A soccer ball being kicked across our backyard. The laughter of children. These are the usual sights and sounds coming from my five children at our Utah home.

But our lives changed forever when my youngest child, Chloe, began experiencing terrifying seizures, often every 30 seconds, when she was 3 years old.

We turned to our local hospital where doctors diagnosed Chloe with Lennox-Gastaut syndrome — a severe type of epilepsy — and put her on eight medications. They struggled for more than a year to keep Chloe’s epilepsy under control.

As her mother, I felt helpless watching my child experience terrifying seizures. I wanted answers and a second opinion. Chloe’s doctor referred us to Le Bonheur Children’s Hospital’s nationally ranked Neuroscience Institute and Jim Wheless, MD, co-director of the Neuroscience Institute and an expert on Chloe’s form of epilepsy.

While we hoped for resolution at home, a scary bout of seizures gave us the impetus to reach out to Dr. Wheless. Shortly after a visit with Chloe’s local pediatrician, her condition worsened. I contacted herdoctor’s nurse line and was told I would receive a response in 48 hours.

I thought that Chloe was on every medication possible to control her seizures, and I did not know whether to interpret her increasing seizure activity as simply part of the disease or an emergency. I was panicked; Chloe was continually having seizures that were lasting about 45 seconds with 30-second breaks in between.

I emailed Dr. Wheless and, despite it being a Saturday, he responded within the hour and connected me with Le Bonheur’s Epilepsy Program Coordinator, Karen Butler, RN, BSN.


When Karen contacted me, I described Chloe’s seizure activity and she explained that Chloe was “clustering.”

This was new information to me. Luckily, Karen was there to help and walked me through the process of administering rescue medications, even sending me a video illustrating the process.

Karen explained it as giving Chloe’s brain a little sunshine in a “storm” of seizures, allowing her brain to rest. After our initial call, Karen continued to phone me daily to check on Chloe.

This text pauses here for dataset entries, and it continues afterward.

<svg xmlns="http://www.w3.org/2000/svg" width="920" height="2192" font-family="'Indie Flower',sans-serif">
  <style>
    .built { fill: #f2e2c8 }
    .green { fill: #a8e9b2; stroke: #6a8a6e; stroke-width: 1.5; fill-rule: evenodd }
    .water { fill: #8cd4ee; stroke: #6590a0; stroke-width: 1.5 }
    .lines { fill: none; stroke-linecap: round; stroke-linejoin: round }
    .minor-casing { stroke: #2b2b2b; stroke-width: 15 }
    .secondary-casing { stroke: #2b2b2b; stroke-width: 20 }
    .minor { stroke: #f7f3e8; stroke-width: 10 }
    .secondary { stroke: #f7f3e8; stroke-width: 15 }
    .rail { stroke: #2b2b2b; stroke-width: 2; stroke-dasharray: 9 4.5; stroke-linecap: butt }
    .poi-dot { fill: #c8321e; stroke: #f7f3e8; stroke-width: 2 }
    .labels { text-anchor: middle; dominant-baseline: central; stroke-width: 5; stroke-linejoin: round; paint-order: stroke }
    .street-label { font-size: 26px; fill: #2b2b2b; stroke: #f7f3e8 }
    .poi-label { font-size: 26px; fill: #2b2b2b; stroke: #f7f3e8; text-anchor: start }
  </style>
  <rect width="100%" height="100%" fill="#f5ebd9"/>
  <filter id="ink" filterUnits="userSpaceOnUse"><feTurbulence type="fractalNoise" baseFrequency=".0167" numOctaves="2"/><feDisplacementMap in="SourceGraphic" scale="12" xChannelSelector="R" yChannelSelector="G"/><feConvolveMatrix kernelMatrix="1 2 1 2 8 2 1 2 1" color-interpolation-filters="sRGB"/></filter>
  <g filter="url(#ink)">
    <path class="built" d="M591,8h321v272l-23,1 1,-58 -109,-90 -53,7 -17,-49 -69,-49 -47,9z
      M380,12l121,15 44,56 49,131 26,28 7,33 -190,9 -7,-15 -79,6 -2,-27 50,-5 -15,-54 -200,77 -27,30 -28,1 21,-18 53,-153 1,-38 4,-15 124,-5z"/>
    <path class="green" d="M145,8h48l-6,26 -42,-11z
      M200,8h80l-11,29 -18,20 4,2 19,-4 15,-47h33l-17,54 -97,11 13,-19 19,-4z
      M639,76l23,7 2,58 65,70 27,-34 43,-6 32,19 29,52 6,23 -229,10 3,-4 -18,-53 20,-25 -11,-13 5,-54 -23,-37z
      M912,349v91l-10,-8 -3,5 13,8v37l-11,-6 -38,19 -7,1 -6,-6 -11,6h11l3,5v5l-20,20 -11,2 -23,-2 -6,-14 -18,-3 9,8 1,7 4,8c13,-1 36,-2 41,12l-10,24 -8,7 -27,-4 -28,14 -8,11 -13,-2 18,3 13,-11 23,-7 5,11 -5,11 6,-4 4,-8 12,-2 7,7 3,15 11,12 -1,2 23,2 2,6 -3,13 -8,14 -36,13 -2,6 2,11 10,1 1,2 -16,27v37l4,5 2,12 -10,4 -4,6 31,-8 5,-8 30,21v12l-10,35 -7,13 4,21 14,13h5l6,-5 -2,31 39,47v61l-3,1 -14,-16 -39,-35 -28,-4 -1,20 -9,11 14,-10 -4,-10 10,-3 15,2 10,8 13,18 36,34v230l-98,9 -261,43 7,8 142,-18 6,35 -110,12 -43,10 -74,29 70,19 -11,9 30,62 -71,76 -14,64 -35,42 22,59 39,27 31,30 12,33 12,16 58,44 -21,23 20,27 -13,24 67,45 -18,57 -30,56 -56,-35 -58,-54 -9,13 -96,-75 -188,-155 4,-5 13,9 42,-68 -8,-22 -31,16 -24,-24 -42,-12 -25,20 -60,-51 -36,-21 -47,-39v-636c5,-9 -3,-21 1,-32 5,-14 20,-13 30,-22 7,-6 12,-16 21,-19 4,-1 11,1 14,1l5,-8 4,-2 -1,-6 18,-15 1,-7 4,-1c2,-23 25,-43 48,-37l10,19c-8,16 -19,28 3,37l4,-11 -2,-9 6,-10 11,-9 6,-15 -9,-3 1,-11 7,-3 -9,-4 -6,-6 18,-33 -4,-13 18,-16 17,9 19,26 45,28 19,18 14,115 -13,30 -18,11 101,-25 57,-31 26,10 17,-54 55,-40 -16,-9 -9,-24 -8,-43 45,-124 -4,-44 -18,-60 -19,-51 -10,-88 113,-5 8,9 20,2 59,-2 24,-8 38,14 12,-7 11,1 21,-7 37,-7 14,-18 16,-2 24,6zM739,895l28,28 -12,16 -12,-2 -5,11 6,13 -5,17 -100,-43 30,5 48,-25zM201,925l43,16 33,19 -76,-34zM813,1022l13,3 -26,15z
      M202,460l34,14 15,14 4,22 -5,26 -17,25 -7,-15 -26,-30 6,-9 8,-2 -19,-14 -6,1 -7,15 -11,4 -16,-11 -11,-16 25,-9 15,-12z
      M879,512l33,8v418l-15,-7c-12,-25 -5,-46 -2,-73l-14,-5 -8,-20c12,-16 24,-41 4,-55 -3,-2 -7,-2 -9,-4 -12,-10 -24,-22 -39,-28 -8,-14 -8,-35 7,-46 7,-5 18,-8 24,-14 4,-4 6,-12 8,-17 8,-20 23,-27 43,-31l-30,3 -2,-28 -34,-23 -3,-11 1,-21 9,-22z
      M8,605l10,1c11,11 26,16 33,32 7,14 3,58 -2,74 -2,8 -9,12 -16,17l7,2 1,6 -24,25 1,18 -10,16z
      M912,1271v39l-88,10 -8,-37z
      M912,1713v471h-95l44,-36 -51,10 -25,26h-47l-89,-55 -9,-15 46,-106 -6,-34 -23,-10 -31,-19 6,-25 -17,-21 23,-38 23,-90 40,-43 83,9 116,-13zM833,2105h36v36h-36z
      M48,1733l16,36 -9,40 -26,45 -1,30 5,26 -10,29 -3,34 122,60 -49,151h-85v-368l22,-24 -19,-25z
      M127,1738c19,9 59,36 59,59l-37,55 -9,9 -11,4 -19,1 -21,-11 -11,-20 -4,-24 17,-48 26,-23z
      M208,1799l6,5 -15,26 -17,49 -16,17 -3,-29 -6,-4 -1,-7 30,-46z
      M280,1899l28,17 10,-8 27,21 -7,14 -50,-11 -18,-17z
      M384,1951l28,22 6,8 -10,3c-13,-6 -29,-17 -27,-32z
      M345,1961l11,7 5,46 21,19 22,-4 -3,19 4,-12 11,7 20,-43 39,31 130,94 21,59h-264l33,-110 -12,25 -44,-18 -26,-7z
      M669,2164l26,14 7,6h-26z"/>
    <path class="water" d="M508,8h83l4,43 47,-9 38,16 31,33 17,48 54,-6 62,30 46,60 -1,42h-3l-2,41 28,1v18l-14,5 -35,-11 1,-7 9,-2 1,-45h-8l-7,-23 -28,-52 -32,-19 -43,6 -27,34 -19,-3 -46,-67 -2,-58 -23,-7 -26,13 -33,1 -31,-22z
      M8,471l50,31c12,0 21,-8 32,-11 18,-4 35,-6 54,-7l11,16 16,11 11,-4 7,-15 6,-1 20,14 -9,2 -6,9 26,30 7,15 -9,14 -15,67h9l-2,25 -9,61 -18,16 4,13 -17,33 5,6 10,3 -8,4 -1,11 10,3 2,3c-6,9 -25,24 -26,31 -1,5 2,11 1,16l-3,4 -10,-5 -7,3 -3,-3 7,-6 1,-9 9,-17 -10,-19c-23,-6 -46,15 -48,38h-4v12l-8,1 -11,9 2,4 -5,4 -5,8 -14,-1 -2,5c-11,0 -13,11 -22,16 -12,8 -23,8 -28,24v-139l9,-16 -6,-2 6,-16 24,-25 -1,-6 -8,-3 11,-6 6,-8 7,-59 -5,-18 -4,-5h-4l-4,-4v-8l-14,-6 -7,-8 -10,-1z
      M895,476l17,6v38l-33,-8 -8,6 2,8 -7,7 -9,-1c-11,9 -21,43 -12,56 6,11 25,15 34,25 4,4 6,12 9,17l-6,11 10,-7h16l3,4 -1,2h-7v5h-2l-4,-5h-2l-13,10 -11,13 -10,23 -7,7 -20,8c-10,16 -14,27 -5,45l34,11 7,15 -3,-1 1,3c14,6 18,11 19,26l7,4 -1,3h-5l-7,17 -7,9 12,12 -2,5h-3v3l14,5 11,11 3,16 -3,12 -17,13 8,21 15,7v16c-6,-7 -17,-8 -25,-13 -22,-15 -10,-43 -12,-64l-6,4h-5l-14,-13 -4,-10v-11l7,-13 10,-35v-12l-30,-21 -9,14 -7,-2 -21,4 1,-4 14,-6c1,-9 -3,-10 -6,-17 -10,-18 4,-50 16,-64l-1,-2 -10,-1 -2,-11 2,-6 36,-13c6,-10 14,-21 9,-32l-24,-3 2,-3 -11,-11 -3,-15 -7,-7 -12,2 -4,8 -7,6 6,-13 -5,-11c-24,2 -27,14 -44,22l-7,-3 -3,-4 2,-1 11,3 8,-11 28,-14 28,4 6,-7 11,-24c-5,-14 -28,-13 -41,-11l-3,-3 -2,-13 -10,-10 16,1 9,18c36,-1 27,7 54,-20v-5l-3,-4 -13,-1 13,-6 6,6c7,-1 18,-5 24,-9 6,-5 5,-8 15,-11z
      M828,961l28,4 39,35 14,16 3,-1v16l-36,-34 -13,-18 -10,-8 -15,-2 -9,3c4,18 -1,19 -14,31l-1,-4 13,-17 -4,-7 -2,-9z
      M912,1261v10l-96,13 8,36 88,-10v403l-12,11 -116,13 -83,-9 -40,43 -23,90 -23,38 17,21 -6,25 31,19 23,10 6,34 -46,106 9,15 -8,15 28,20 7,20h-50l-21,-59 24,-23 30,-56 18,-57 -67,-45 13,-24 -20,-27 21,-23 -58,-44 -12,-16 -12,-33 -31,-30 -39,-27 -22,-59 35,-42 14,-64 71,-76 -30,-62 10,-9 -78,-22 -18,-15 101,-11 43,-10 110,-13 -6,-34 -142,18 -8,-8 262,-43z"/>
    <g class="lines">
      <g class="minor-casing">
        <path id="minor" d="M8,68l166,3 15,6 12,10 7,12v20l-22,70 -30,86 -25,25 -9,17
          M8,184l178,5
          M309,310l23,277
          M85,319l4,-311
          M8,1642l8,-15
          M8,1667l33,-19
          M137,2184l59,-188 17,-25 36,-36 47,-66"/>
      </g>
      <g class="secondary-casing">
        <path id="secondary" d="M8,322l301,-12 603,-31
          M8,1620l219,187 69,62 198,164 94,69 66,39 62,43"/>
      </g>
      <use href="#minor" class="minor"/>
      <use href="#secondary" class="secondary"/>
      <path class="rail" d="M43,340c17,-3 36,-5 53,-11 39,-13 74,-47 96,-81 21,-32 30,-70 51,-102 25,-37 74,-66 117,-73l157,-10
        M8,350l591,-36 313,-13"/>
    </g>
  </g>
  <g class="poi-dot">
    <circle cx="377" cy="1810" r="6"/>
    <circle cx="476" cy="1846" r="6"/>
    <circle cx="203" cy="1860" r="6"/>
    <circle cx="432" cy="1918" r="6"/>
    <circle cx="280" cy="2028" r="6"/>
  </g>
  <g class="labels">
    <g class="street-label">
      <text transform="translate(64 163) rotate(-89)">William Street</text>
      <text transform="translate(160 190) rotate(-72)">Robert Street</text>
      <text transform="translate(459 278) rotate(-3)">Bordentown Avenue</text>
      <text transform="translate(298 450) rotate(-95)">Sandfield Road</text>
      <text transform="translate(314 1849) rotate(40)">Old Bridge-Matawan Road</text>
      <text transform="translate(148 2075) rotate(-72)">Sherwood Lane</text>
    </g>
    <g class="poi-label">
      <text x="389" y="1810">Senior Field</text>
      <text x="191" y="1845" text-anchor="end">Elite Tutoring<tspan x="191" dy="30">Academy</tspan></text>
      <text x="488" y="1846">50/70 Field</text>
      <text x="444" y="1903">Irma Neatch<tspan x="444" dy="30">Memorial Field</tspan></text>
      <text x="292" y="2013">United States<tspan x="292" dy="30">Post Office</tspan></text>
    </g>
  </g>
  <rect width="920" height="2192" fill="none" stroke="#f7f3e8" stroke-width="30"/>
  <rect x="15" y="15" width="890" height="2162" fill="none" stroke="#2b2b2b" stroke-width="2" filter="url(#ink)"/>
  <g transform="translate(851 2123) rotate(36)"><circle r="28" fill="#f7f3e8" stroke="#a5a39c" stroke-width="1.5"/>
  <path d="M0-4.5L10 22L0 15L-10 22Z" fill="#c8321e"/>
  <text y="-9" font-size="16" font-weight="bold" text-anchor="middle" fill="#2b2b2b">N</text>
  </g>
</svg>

I believe that Karen saved Chloe’s life at a critical moment and for that we are so grateful. Unfortunately, Chloe’s seizures continued after several attempts at rescuing her and she ended up back in the hospital. It became apparent to me that Chloe would need the expert care only Le Bonheur can provide.

I believe that Karen saved Chloe’s life at a critical moment and for that we are so grateful.

Heidi James, Chloe’s mother

Karen made all the arrangements for Chloe to be seen as soon as possible, she even spoke directly to our local pediatrician’s office to get all of Chloe’s medical records for Dr. Wheless to review. Chloe was discharged from our local hospital and within three days we were on a plane heading halfway across the country to Memphis for her admission at Le Bonheur.

Once we arrived at the hospital, Karen helped us every step of the way — visiting our room daily, always ready to discuss the treatment plan and strategy. She went above and beyond to reassure me, as I was nervous about handing over Chloe’s care to a doctor I had yet to meet.

But I need not worry. Within hours of being at Le Bonheur, Dr. Wheless had gotten Chloe’s epilepsy under control, stopping her seizures and reducing her medications from eight to three.

Chloe also underwent a MEG scan to get a more detailed look at her brain activity, which along with the rest of her evaluation helped doctors determine that, while she has epilepsy, she does not have Lennox-Gastaut syndrome.

Karen helped make all of this possible and was with us before, during and after Chloe’s admission. Coming from so far away, Karen’s guidance was critical for Chloe to be able to access the expert care at Le Bonheur.

Karen was truly a godsend during a very difficult time, she went above and beyond to ensure Chloe received the critical care she needed.